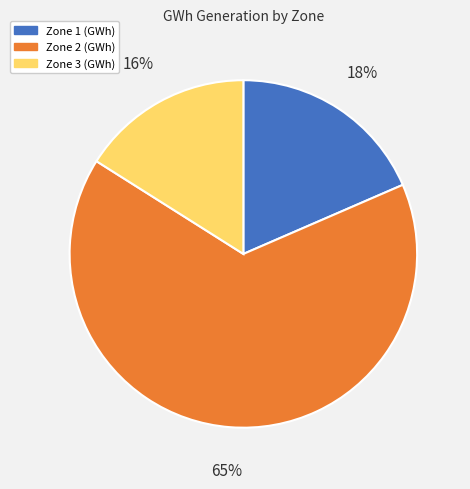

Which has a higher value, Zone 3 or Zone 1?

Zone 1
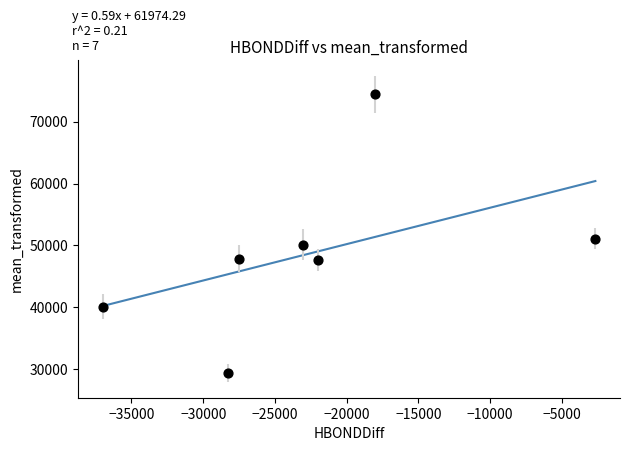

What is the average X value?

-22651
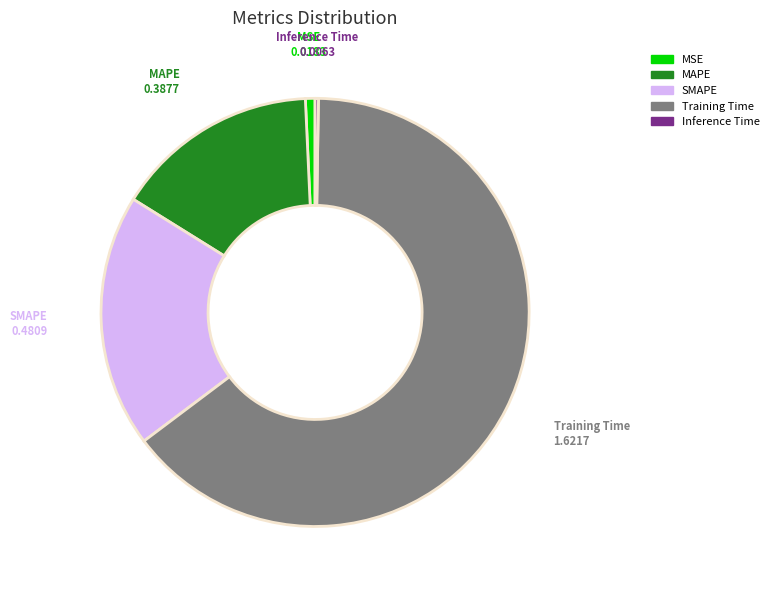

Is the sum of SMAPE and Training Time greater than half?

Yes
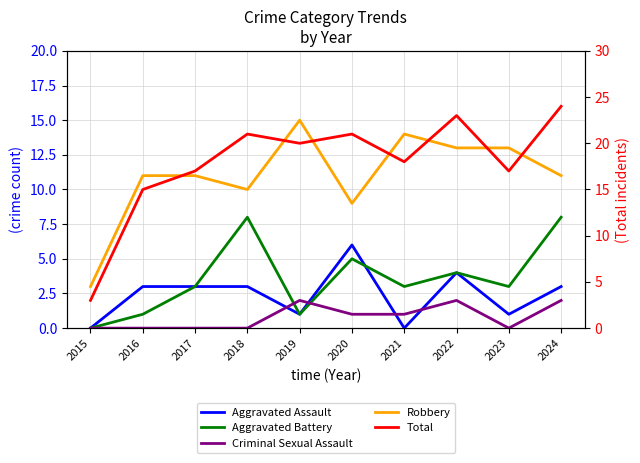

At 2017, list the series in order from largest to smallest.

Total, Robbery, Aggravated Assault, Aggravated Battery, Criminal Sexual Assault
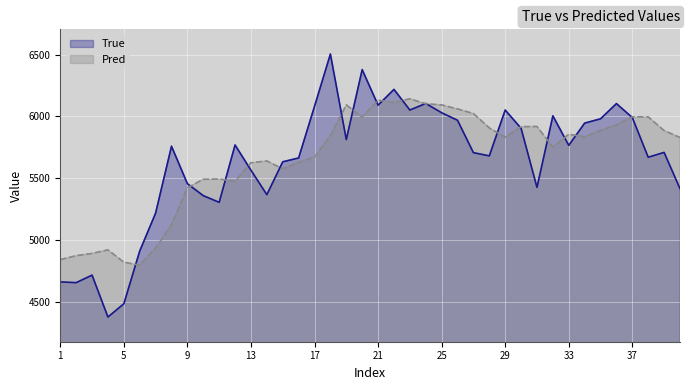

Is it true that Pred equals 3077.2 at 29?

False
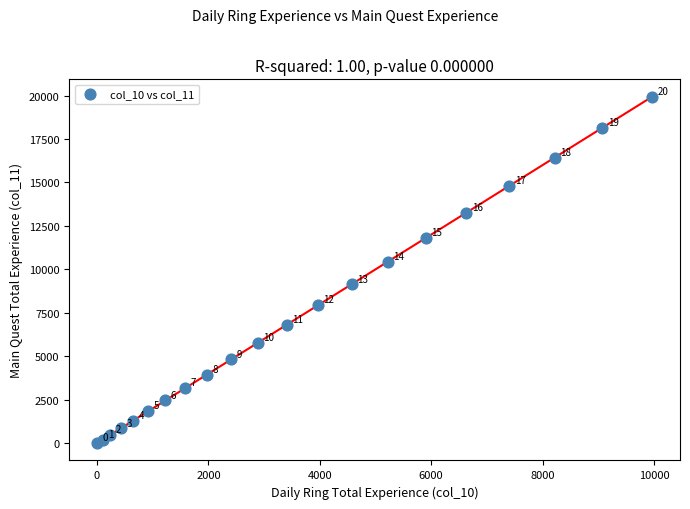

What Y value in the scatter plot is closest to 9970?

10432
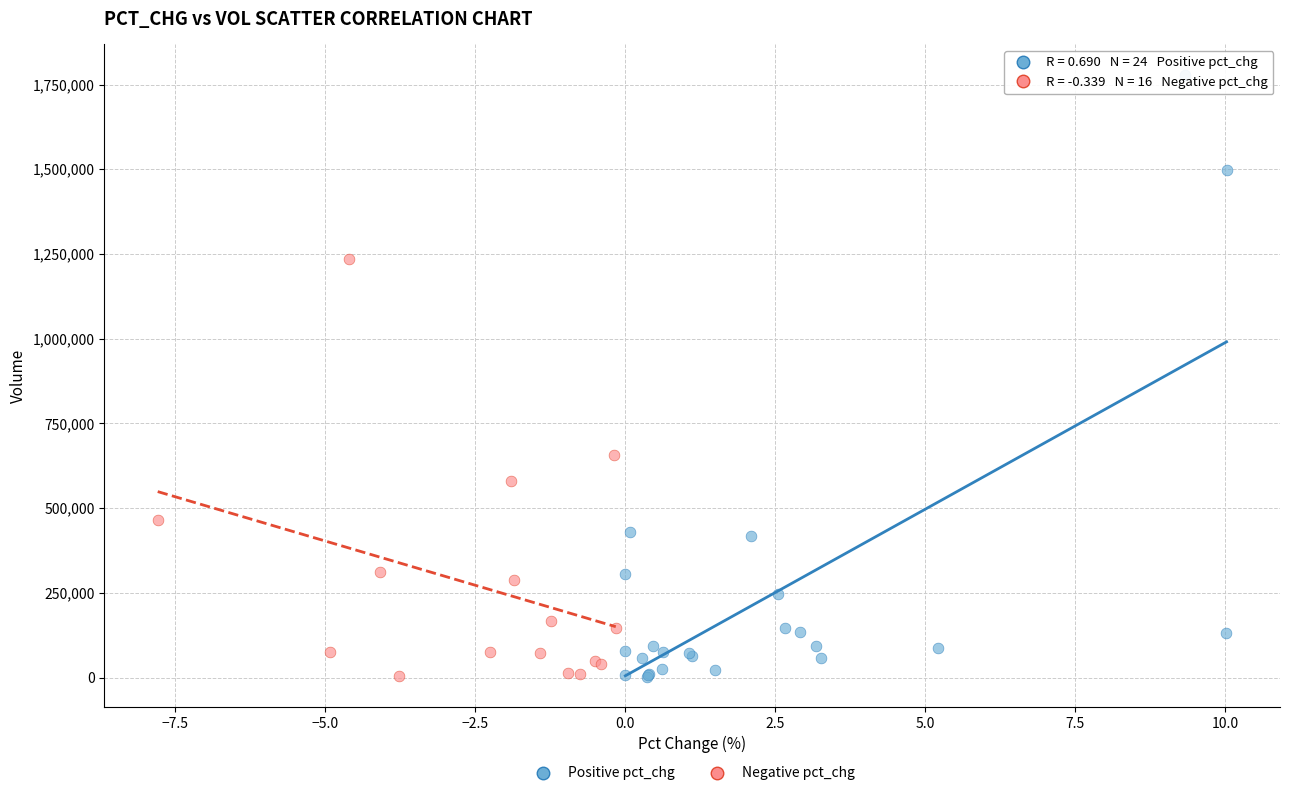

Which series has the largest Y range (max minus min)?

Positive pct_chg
—————
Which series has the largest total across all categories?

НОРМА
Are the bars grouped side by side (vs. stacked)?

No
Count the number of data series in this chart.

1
—————
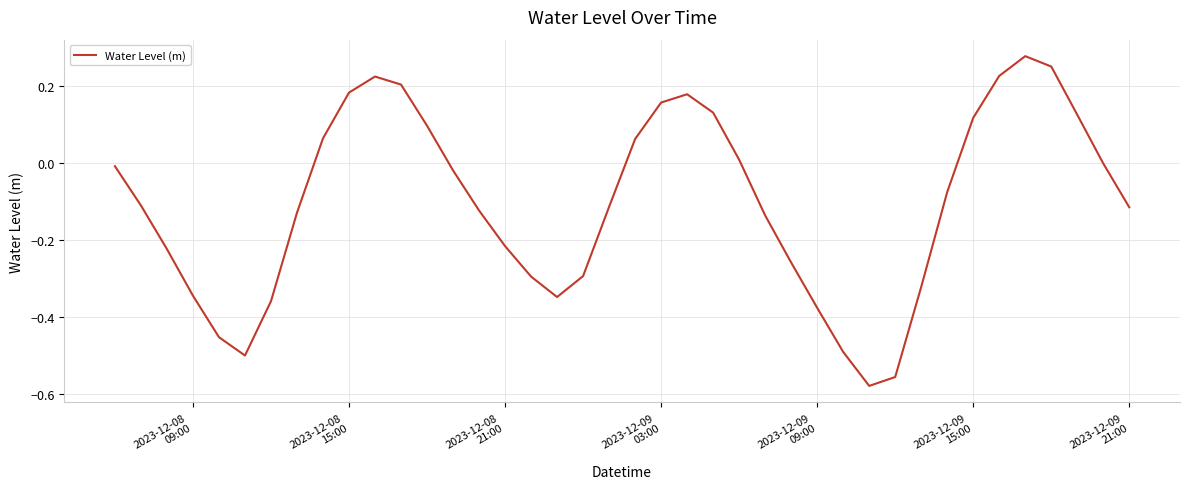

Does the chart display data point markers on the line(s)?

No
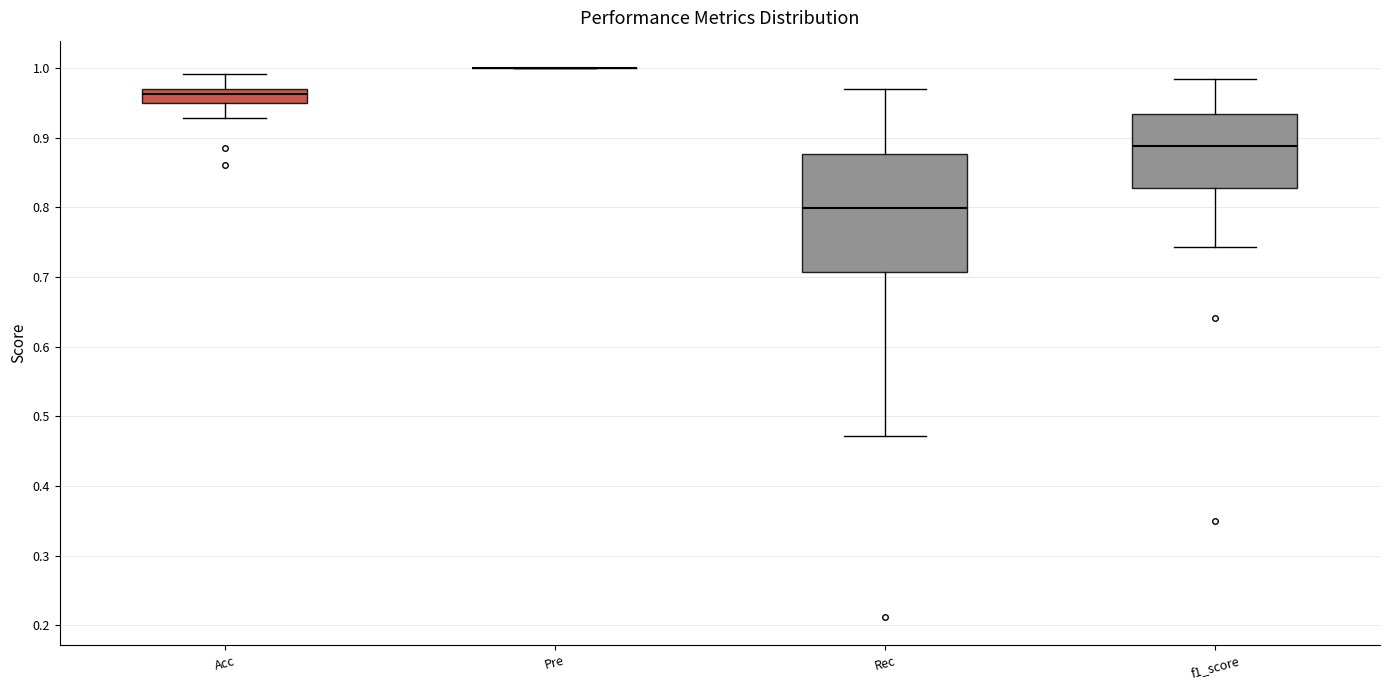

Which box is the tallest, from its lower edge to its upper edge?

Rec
—————
TASK DESCRIPTION: Update the entries starting at the line that contains "Which has a higher value, Zone 3 or Zone 1?" and ending at the line that contains "Positive pct_chg" by replacing "scatter plot" with "point chart", leaving everything else unchanged. Give only those lines and omit the pictures.

RESULT BELOW:
Which has a higher value, Zone 3 or Zone 1?

Zone 1

What is the average X value?

-22651

Is the sum of SMAPE and Training Time greater than half?

Yes

At 2017, list the series in order from largest to smallest.

Total, Robbery, Aggravated Assault, Aggravated Battery, Criminal Sexual Assault

Is it true that Pred equals 3077.2 at 29?

False

What Y value in the point chart is closest to 9970?

10432

Which series has the largest Y range (max minus min)?

Positive pct_chg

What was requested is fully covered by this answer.